Project aims to clean up neighborhood, change lives

Project aims to clean up neighborhood, change lives
BAKERSFIELD, Calif. (KBAK/KBFX) — On streets and alleys around 34th Street, a local organization is doing more than just picking up trash. Garden Pathways says their effort aims to convince neighbors they care, and then help those neighbors get some potentially life-changing help. They call it helping from the inside out.

"At Garden Pathways, we believe in helping people change from the inside out -- through loving, mentoring relationships," Troy Gomas told Eyewitness News. "So we come out here and clean. We show an interest in the community."
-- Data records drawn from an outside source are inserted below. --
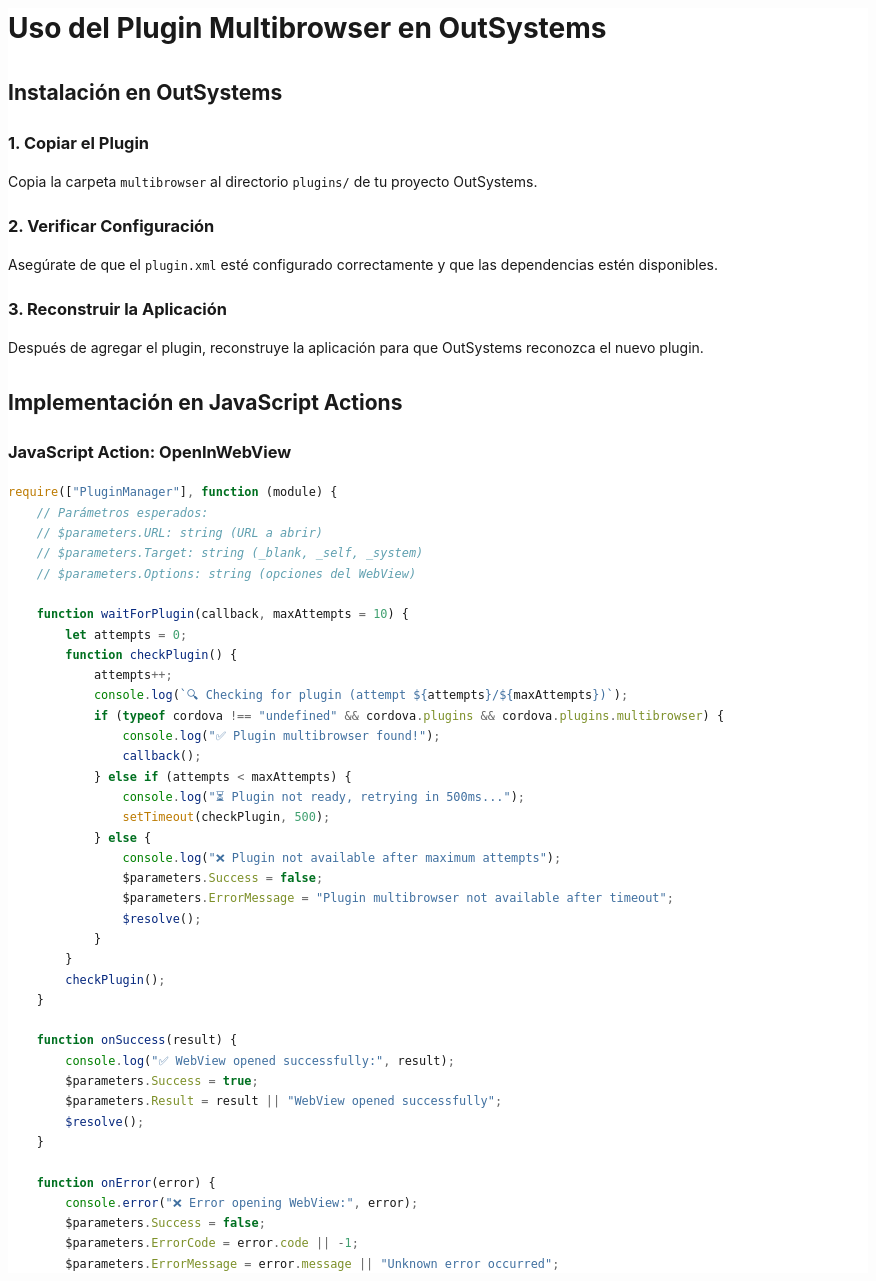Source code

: # Uso del Plugin Multibrowser en OutSystems

## Instalación en OutSystems

### 1. Copiar el Plugin
Copia la carpeta `multibrowser` al directorio `plugins/` de tu proyecto OutSystems.

### 2. Verificar Configuración
Asegúrate de que el `plugin.xml` esté configurado correctamente y que las dependencias estén disponibles.

### 3. Reconstruir la Aplicación
Después de agregar el plugin, reconstruye la aplicación para que OutSystems reconozca el nuevo plugin.

## Implementación en JavaScript Actions

### JavaScript Action: OpenInWebView

```javascript
require(["PluginManager"], function (module) {
    // Parámetros esperados:
    // $parameters.URL: string (URL a abrir)
    // $parameters.Target: string (_blank, _self, _system)
    // $parameters.Options: string (opciones del WebView)
    
    function waitForPlugin(callback, maxAttempts = 10) {
        let attempts = 0;
        function checkPlugin() {
            attempts++;
            console.log(`🔍 Checking for plugin (attempt ${attempts}/${maxAttempts})`);
            if (typeof cordova !== "undefined" && cordova.plugins && cordova.plugins.multibrowser) {
                console.log("✅ Plugin multibrowser found!");
                callback();
            } else if (attempts < maxAttempts) {
                console.log("⏳ Plugin not ready, retrying in 500ms...");
                setTimeout(checkPlugin, 500);
            } else {
                console.log("❌ Plugin not available after maximum attempts");
                $parameters.Success = false;
                $parameters.ErrorMessage = "Plugin multibrowser not available after timeout";
                $resolve();
            }
        }
        checkPlugin();
    }

    function onSuccess(result) {
        console.log("✅ WebView opened successfully:", result);
        $parameters.Success = true;
        $parameters.Result = result || "WebView opened successfully";
        $resolve();
    }

    function onError(error) {
        console.error("❌ Error opening WebView:", error);
        $parameters.Success = false;
        $parameters.ErrorCode = error.code || -1;
        $parameters.ErrorMessage = error.message || "Unknown error occurred";
```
Wednesday morning, a crew of workers and volunteers made their way down an alley off 33rd and Q Street. They loaded an abandoned couch and a couple mattresses into a waiting Bakersfield City trash truck. The group raked up a vacant lot, and pulled out stray toys, chairs and plenty of debris.

"I'm part of the outreach team," Gomas said. "Today we're taking an opportunity to meet with the community, doing a little clean up and hopefully making the connection with the community."

John King stood behind a fence to the alley, and said he was grateful for the help. "That's great, this alley gets messed up all the time," he said. King says the crew's been past his apartment 3 or 4 times. They've also stopped and offered to help him and his girlfriend.

King says it's a pretty tough neighborhood, and mentioned police working nearby. At the same time, several squad cars were around the corner, and a Bakersfield Police officer told Eyewitness News they were following up on a robbery investigation.

"I don't think we picked this area, I think this area chose us," Garden Pathways Mentoring Manager Sean Battle said. He says the group realized there's a need.

Calling the project "34st Street Neighborhood Transformation," Garden Pathways says the area faces severe economic challenges, and that the crime rate is over 15 times the national average.

"We must address the root causes of crime, unemployment, poverty, and lack of education by inspiring hope and dealing with the internal effects of repeated trauma, extended stress and negative influence," the organization says.

"We're showing the community that we care, and at the same time building relationships in the community," Battle says. "Offering them workshops, life skills workshops, job readiness programs, offering them things that can help prepare them to be better off in society."

The organization says since the project started in October, they've met with more than 1,000 neighbors and connected more than 300 to services.

Troy Gomas says he's seeing results.

"We've seen about 4 to 5 individuals go from a gang-banging, drug-filled lifestyle, to just a successful story. They're working, and families are back."

The project is a partnership, with help from nearby Memorial Hospital.

"We see families walk by our hospital every day," Strategic Marketing Director Robin Mangarin-Scott said. "And they look at this shiny, beautiful, new building -- and then they go to their homes." She says that's why Dignity Health committed $41 thousand to support job training programs by Garden Pathways.

"If we are truly about humanity and kindness, we had to invest in our own neighborhoods," Mangarin-Scott says. She calls this on on-going partnership, and one of their most important investments.

Eyewitness News discovered neighbors themselves are also contributing.

"I've been cleaning up 33rd (Street) to 32nd now, out front," Michael Clagg said. He figures the special crews are making a big difference. "They're helping the neighborhood, and we've got to help each other." He hopes more of his neighbors will do the same.

While trash pick-up is just the foot in the door, there has been a lot of trash cleared from the 34th Street areas. Garden Pathways says they've collected more than 40 tons. The crews are usually out on Wednesdays, and rotate their way through a large area from Golden State Avenue to Columbus Avenue, and from Chester to Union Avenue.

Sean Battle says he sees results, and points to a family the project has helped.

"We found a husband and wife in an abandoned home," he says. Battle says that was nine months ago when the project was first launched.

He says the couple went through the job-readiness and life skills programs. The husband now works with a highway clean-up crew through the Homeless Center, and the wife's working as a receptionist and doing custodial work at a Garden Pathways pre-school.

"How they're looking to get their lives back together has been amazing," Battle says. "It's just been an amazing transformation effort." And, the couple is no longer living in an abandoned house in the neighborhood. Battle gives a big smile, "Now, they have an apartment."